Monday, June 8, 2020

This is Gaslighting: Systemic Racism



I lived in the US for 4 years. Growing up in Argentina I had travelled to the U.S. as a tourist more times than I can count. With my parents, as a kid, and as an adult on my own. I turned 18 in the most beautiful little town called Tollhouse, in California, during my 3 month stay as an exchange student. I absolutely loved it! 

I'd always admired the U.S. capacity for getting, things, done. Walt Disney World! The airport and its modern infrastructures and spaciousness. The U.S. Postal Services and how quick and reliable it was compared to Argentinian postal services at the time. Perfect highways and streets, gorgeous neighborhoods, shops and malls where you could get anything you can possibly want or need.
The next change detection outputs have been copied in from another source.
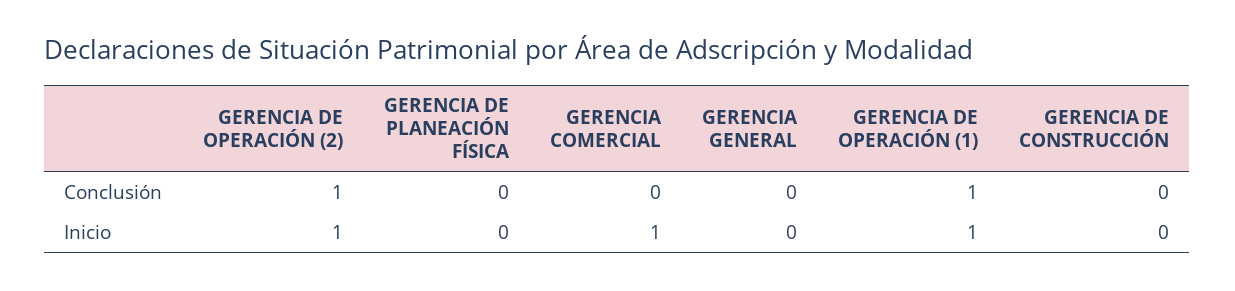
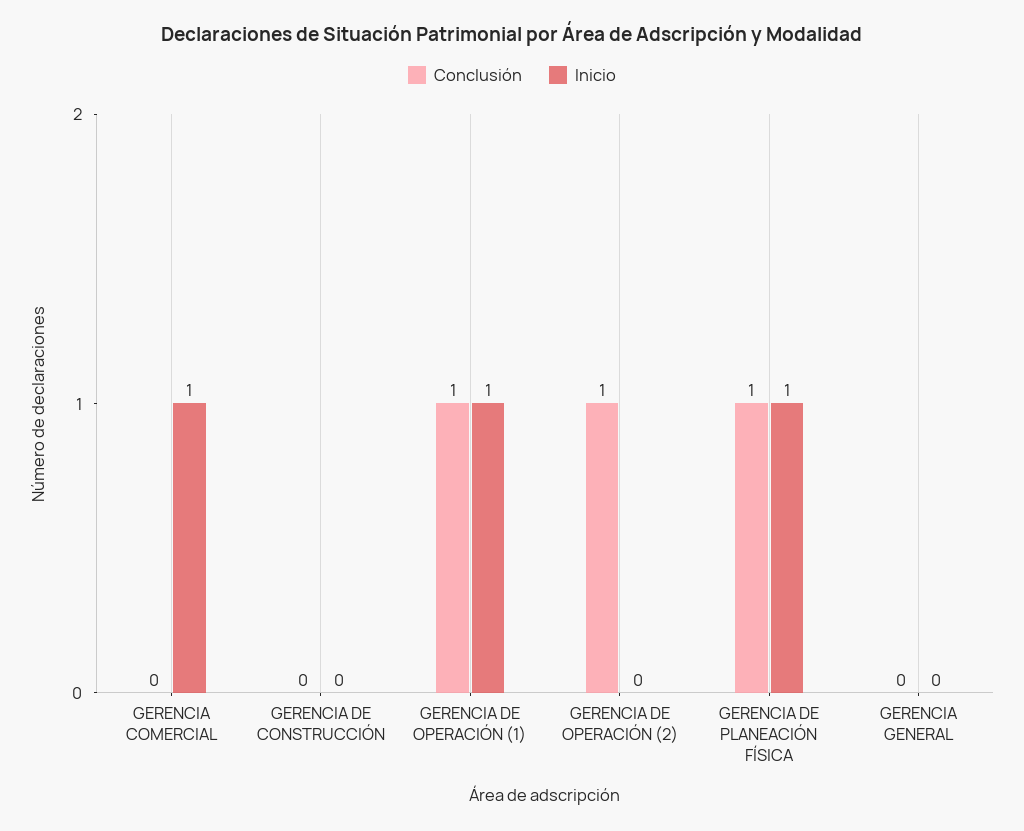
  {
    "Conclusión": {
      "GERENCIA DE OPERACIÓN (2)": 1,
-     "GERENCIA DE PLANEACIÓN FÍSICA": 0,
+     "GERENCIA DE PLANEACIÓN FÍSICA": 1,
      "GERENCIA COMERCIAL": 0,
      "GERENCIA GENERAL": 0,
      "GERENCIA DE OPERACIÓN (1)": 1,
      "GERENCIA DE CONSTRUCCIÓN": 0
    },
    "Inicio": {
-     "GERENCIA DE OPERACIÓN (2)": 1,
+     "GERENCIA DE OPERACIÓN (2)": 0,
-     "GERENCIA DE PLANEACIÓN FÍSICA": 0,
+     "GERENCIA DE PLANEACIÓN FÍSICA": 1,
      "GERENCIA COMERCIAL": 1,
      "GERENCIA GENERAL": 0,
      "GERENCIA DE OPERACIÓN (1)": 1,
      "GERENCIA DE CONSTRUCCIÓN": 0
    }
  }

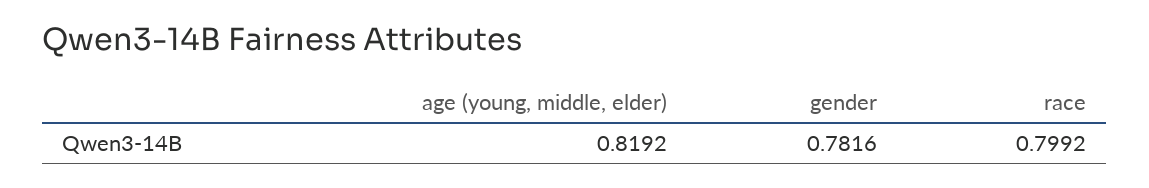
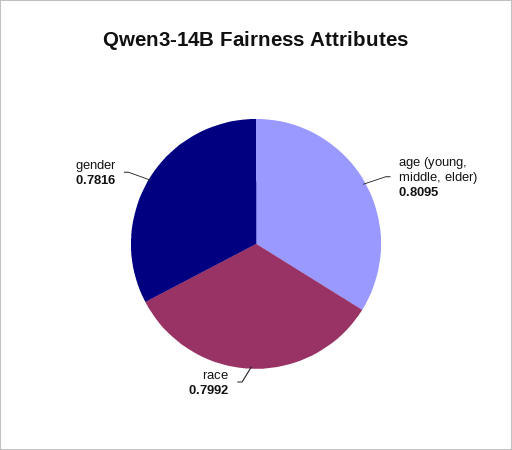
  {
-   "age (young, middle, elder)": 0.8192,
+   "age (young, middle, elder)": 0.8095,
    "gender": 0.7816,
    "race": 0.7992
  }

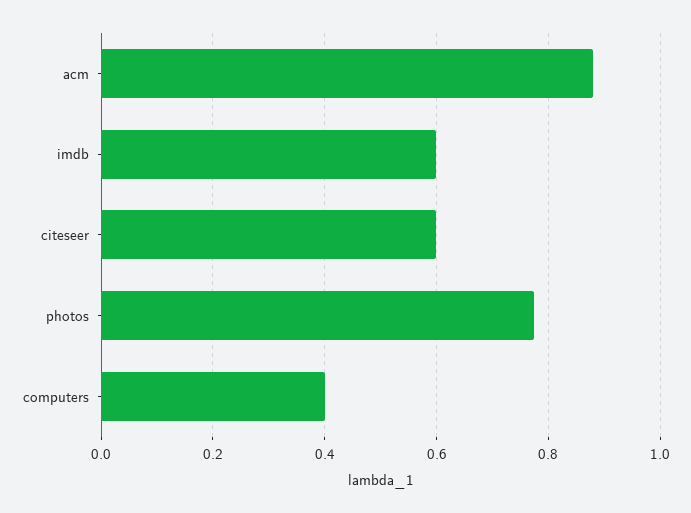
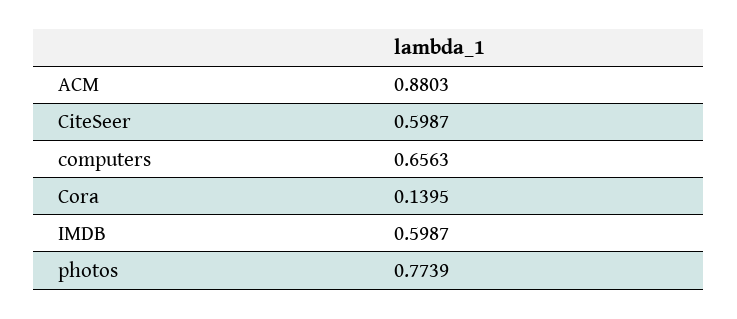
  {
    "acm": 0.8803,
    "imdb": 0.5987,
    "citeseer": 0.5987,
    "photos": 0.7739,
-   "computers": 0.4
+   "computers": 0.6563,
+   "Cora": 0.1395
  }

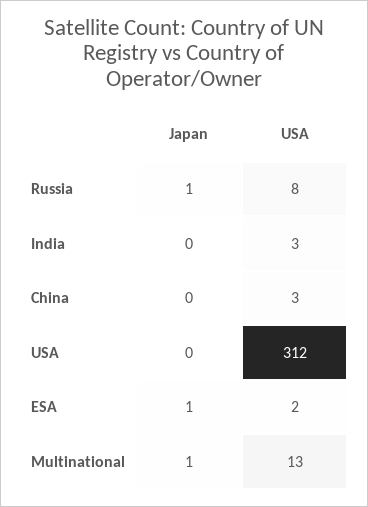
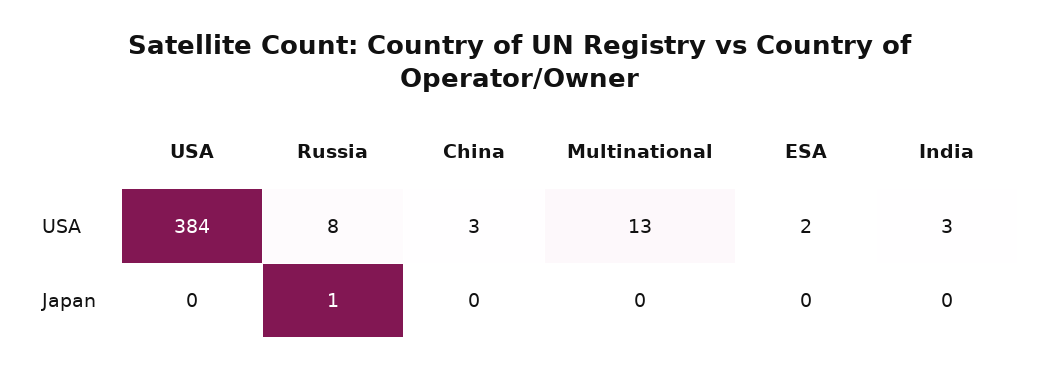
  {
    "Japan": {
      "Russia": 1,
      "India": 0,
      "China": 0,
      "USA": 0,
-     "ESA": 1,
+     "ESA": 0,
-     "Multinational": 1
+     "Multinational": 0
    },
    "USA": {
      "Russia": 8,
      "India": 3,
      "China": 3,
-     "USA": 312,
+     "USA": 384,
      "ESA": 2,
      "Multinational": 13
    }
  }

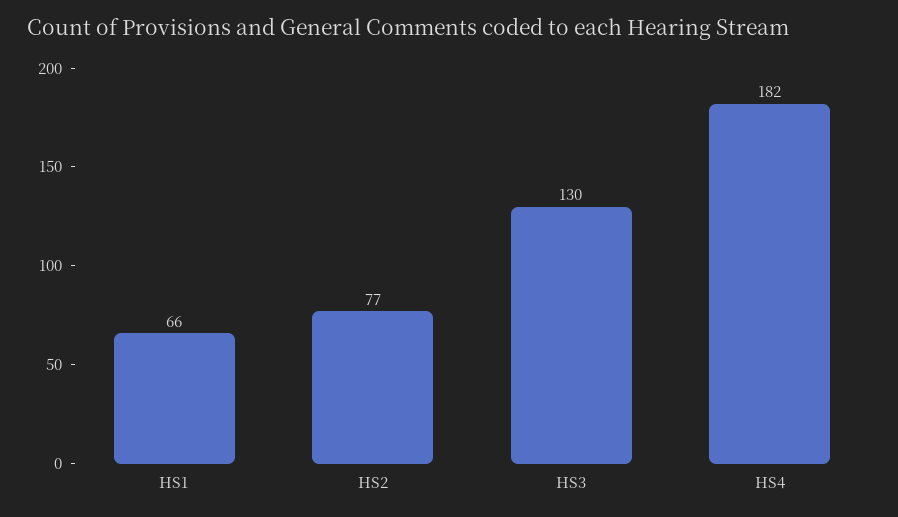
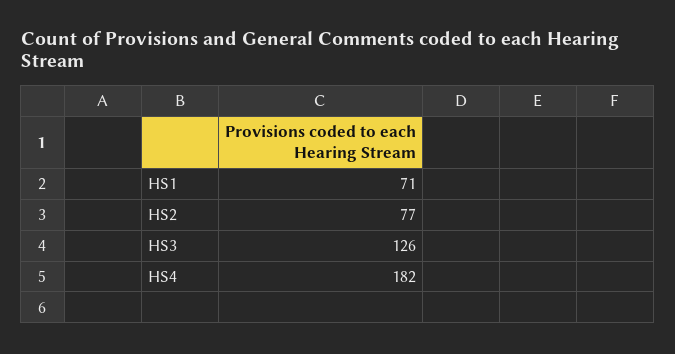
  {
-   "HS1": 66,
+   "HS1": 71,
    "HS2": 77,
-   "HS3": 130,
+   "HS3": 126,
    "HS4": 182
  }

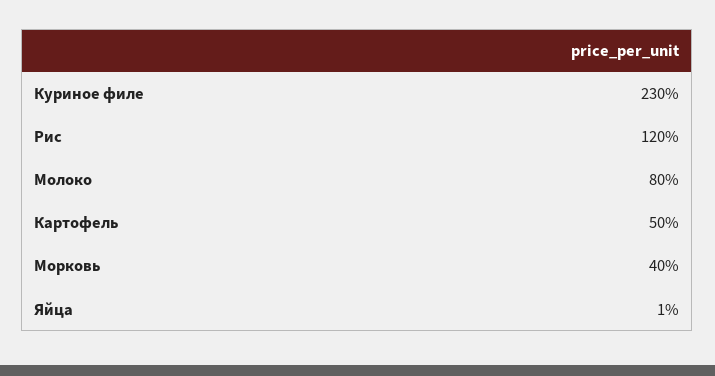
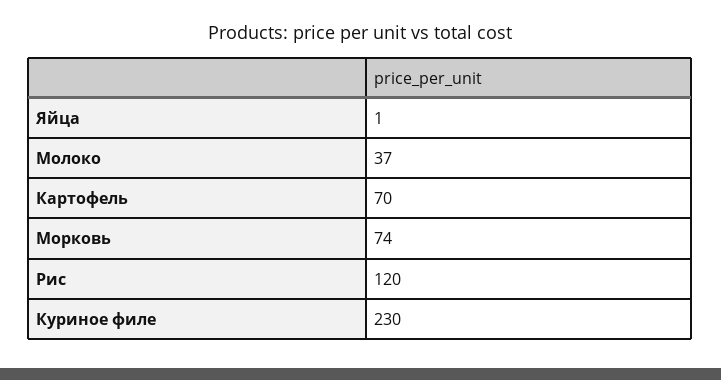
  {
    "Куриное филе": 230,
    "Рис": 120,
-   "Молоко": 80,
+   "Молоко": 37,
-   "Картофель": 50,
+   "Картофель": 70,
-   "Морковь": 40,
+   "Морковь": 74,
    "Яйца": 1
  }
I saw the US as this giant that gave job opportunities to so many people from all over the world.

I now believe that after graduating from Georgia State University I must have had cognitive dissonance. 
 
On one hand I had obtained my Masters degree and was blown away by the University and how much I'd learned about Counseling and about the US as a society.
9/11 terrorist attack unveiled highly empathic U.S. citizens reaching out to people in need. I witnessed compassion and a deep sense of community and solidarity. 

On the other hand, for the first time in decades the "omnipotent" imperious giant was vulnerable and afraid. Fear is not the best companion, you know?. It can make very bad decisions. I also saw how racism and xenophobia graduated from covert to a politically correct status during that time. 

The US had a big elephant in the room and its existence was being denied. 

Years later black people are still discriminated, mistreated, invalidated and ignored because of their skin color. Back then my teenage self was outraged and frustrated with that idea at the time. My adult self could not stand it. It was unsettling, unbearably suffocating. I remember feeling off whenever I stayed for too long in Atlanta without going back to my imperfect Buenos Aires to recharge batteries during Christmas break. I felt that a big part of the population in this previously idealized giant had a huge tacit flaw: narrow mindedness, grandiosity, shallowness, prejudice, ignorance and lack of empathy. 

Now I know this is gaslighting. This is abuse.